For now, human beings are behind every trigger pull, literally and metaphorically. The wearing of a uniform does not erase the humanity, for better or worse, of the person underneath it. Our current process for screening recruits does not take into account potential personality characteristics or moral flaws that might make them unfit to bear the responsibility of carrying equipment solely meant to end human life. For that reason alone, the behavior of our men and women at war should be subject to oversight.

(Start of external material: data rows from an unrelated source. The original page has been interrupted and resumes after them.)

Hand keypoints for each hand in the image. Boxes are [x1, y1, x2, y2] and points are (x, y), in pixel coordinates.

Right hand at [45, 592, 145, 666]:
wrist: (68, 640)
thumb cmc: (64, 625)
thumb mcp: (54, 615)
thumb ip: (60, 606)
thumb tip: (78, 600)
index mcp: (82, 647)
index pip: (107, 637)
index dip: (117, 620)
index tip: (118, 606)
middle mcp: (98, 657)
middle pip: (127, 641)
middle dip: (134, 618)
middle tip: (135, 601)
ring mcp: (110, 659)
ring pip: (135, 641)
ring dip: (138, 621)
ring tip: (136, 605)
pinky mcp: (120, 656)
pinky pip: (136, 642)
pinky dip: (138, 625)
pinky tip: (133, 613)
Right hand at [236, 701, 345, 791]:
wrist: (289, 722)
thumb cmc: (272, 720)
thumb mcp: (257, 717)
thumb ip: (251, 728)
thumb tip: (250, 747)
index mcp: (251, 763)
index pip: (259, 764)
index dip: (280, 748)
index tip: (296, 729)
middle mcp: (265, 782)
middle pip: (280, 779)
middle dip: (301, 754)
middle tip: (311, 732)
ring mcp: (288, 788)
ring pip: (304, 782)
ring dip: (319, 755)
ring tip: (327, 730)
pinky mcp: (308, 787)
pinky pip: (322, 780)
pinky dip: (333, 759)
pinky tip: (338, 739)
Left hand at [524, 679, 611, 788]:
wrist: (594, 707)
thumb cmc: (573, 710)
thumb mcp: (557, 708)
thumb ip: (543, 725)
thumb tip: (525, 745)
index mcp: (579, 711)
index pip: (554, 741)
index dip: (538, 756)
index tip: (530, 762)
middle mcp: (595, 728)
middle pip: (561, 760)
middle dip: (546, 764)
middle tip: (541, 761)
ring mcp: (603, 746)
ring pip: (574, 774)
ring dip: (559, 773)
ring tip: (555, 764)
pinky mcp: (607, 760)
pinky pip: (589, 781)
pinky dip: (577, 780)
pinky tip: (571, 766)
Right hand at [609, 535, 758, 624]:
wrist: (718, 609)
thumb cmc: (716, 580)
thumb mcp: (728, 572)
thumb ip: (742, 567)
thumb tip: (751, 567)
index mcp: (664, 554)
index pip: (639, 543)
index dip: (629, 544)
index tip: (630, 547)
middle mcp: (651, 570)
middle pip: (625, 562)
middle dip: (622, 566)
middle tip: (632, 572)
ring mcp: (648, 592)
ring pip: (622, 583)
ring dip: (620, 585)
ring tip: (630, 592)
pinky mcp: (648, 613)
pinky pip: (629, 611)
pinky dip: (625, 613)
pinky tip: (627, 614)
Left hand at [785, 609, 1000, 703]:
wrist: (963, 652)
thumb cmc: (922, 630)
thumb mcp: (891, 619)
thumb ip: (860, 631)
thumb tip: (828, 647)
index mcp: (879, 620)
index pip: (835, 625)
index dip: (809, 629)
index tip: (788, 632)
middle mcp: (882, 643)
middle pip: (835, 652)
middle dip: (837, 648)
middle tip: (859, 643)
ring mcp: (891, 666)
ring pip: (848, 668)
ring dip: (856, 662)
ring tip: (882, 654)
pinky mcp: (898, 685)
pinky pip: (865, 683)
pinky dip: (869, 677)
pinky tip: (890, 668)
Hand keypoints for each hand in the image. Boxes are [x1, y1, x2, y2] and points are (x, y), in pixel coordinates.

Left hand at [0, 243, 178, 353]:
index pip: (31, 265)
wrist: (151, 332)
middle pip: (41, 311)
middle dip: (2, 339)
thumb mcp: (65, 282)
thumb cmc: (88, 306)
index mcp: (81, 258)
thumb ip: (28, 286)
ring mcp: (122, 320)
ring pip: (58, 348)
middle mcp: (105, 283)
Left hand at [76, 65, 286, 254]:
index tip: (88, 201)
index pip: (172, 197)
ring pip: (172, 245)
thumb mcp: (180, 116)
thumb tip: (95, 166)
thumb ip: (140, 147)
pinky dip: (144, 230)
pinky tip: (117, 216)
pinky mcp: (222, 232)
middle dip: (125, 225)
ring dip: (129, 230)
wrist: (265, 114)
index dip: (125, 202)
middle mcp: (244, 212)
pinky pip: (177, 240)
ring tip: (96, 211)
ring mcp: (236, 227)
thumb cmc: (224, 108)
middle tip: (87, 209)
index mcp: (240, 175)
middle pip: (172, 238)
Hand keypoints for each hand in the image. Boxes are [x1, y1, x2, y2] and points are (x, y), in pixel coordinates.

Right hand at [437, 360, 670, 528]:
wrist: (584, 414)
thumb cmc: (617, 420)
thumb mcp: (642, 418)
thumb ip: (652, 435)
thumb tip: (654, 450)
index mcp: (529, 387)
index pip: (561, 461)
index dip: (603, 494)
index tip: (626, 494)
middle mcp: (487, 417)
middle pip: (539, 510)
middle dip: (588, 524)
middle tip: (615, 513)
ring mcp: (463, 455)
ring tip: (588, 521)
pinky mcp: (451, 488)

Death, brutality, and violence are hallmarks of armed conflict. There is indeed a massive gray area that exists between the black and white we so desperately want to cling to. In the early years of the Global War on Terror (GWOT), service members were long-trained and prepared for full-spectrum conflict, a remnant of the Cold War mindset. In our collective conscious, our Nation’s enemies were signatories of the Geneva Conventions, fought in uniform under their country’s flag, and understood the law of land warfare. While September 11, 2001, disabused us of that notion, changing an entire standing military’s approach to warfare overnight is, as we found, impossible. Irregular warfare, where state and non-state actors struggle for legitimacy and influence over the population, presents challenges we still struggle to understand and adapt to.
Make no mistake, the American military is the best at what they do. The technology, training, and people ensure we are the mightiest military force the world has ever known. Modern-day forces stand on the shoulders of giants and look to previous generations of warfighters for inspiration. There is a very real psychological reason we love the ‘pinks and greens’ of World War II, even outside their physical appeal. We long to fight an enemy like that, someone ‘worthy’ of our sacrifice. However, we will, and always have, engaged in combat where our Nation send us. Yet, we struggle, when our enemy does not look, act, or behave like us.
Our enemies are smart. They read our doctrine and know our standard operating procedures. They grasp that we are beholden to laws and regulations they do not adhere to. They make use of and exploit the gaps in our flawed rules of engagement. For them, it is a victory, every time, we fail to live up to our potential and our professed ethic. It is what we do in the shadows, when our morale is dwindling and the burden of grief is most heavy, that our actions matter most. In those most human moments of weakness, when anger and frustration drive us, the strength of character of the collective whole must be leveraged to sustain the individual and assist in the restriction of base impulses.
As champions of freedom and representatives of the American way of life, our service members aspire to carry the light of freedom even in the darkest corners of the globe. There is no victory if we do not win with our values. Warfare is ugly, brutal, and devastating, and we honor the men and women who engage in it by holding us all accountable for its declaration, waging, and aftermath. This holds true for both how our service members treat our enemy combatants and conversely, how service members are treated by their senior non-commissioned officers, officers, military branch, and the American public. What happens at war, should not stay at war, and frankly, it doesn’t anyway.